Remote Viewing Training Becomes Available to the Public

When articles based on remote viewing research done for the Agency at the Stanford Research Institute began to be widely published, the program was felt to have become too public and was shut down. As a result, a number of remote viewers, experts--many who had served in the military or government--were let go or decided to take their knowledge into the public sector and train those who wished to develop skill in remote viewing. Because of demands for verification and accuracy in scientific research a very precise training method had been developed that virtually any person could learn.

Remote viewing training, at its most basic, consists primarily of learning how to quiet the mind through a practice similar to Zen meditation. When thoughts are stilled, or at least calmed somewhat, the mind is available to pick up impressions. This process happens at lightning speed, so quick squiggles called "ideograms" were developed to allow remote viewers to record their impressions before their conscious minds have a chance to interpret and possibly change the results.
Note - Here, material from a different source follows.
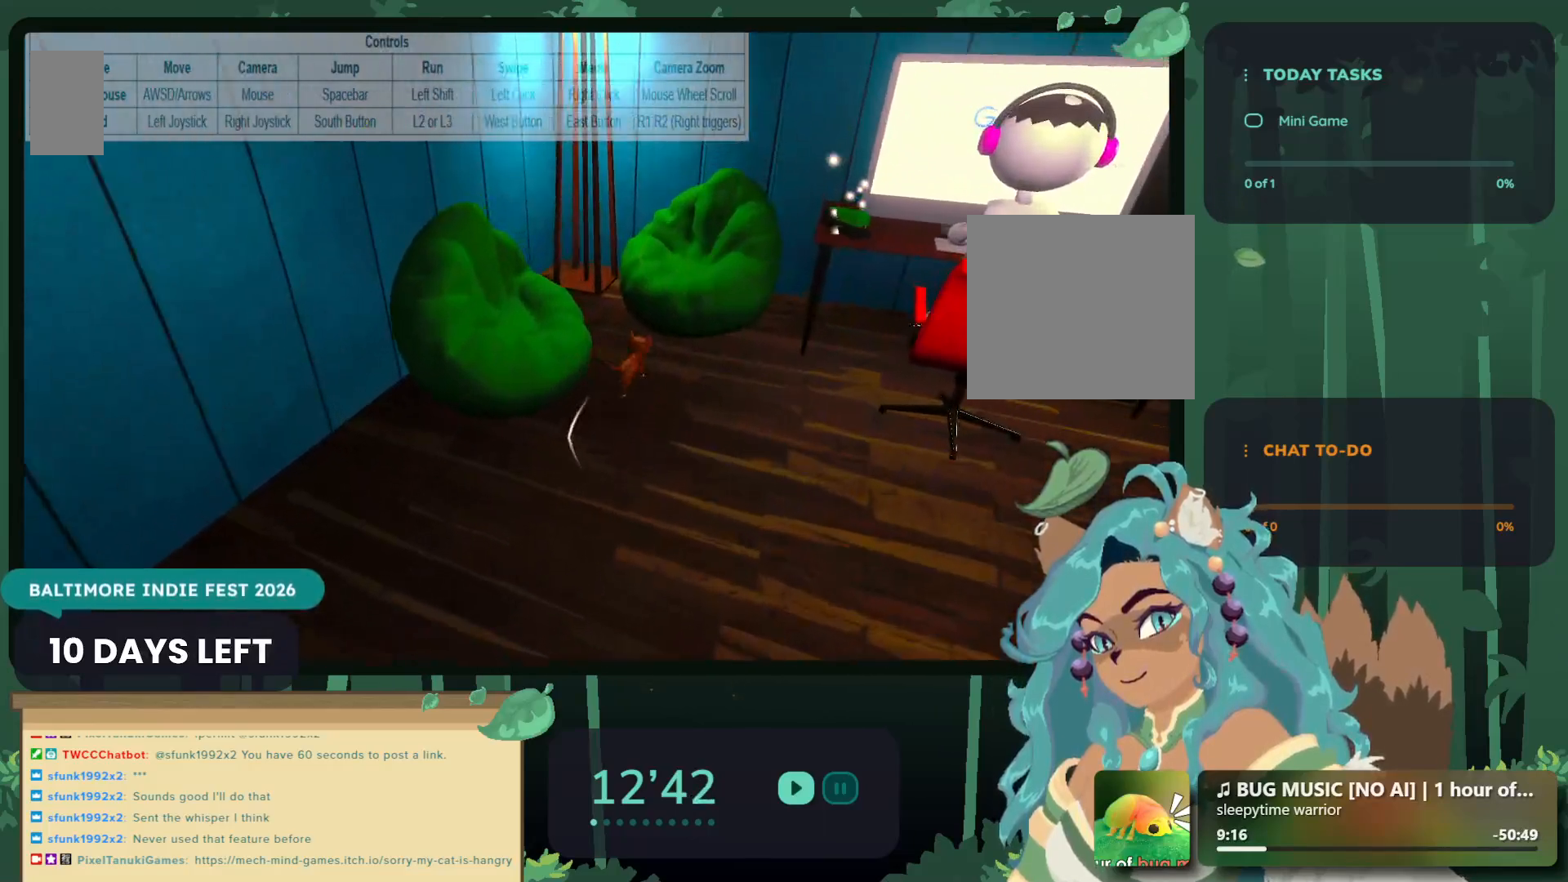
{"buttons": ["A"], "left_stick": "down-right", "right_stick": "center", "events": [[50, "left_stick", "down-right"], [317, "left_stick", "down"], [467, "A", "down"], [467, "left_stick", "down-right"]]}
Everyone has unconscious ways of processing information, based on their previous experiences in life. This can skew results if there is something about the location or task that the remote viewer has never experienced before. Part of the remote viewing training teaches the ideograms. Remote viewers are then given a set of numbers that represents a physical location. These are known as coordinates. From here, the remote viewing experience is used to generate data that is compared to the actual location for accuracy.